Source data:
________________

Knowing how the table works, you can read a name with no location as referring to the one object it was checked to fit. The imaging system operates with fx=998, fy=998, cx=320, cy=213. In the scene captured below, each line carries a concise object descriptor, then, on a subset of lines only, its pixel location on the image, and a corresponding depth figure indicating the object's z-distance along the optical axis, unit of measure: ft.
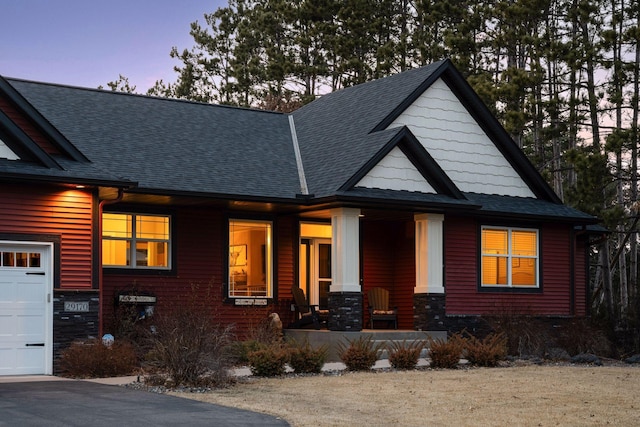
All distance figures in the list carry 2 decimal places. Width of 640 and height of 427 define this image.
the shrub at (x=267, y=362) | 56.08
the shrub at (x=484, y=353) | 63.87
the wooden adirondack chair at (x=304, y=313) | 73.00
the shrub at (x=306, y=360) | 57.93
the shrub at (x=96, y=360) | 56.34
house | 59.11
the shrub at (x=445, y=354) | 62.59
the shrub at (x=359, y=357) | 60.44
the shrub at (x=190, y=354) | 50.19
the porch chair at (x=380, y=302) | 78.07
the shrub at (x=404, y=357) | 61.67
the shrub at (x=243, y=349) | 63.16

________________

- _Your goal_
From the data above, copy each line that has the string "distance".

- _Response_
Knowing how the table works, you can read a name with no location as referring to the one object it was checked to fit. The imaging system operates with fx=998, fy=998, cx=320, cy=213. In the scene captured below, each line carries a concise object descriptor, then, on a subset of lines only, its pixel location on the image, and a corresponding depth figure indicating the object's z-distance along the optical axis, unit of measure: ft.
All distance figures in the list carry 2 decimal places. Width of 640 and height of 427 define this image.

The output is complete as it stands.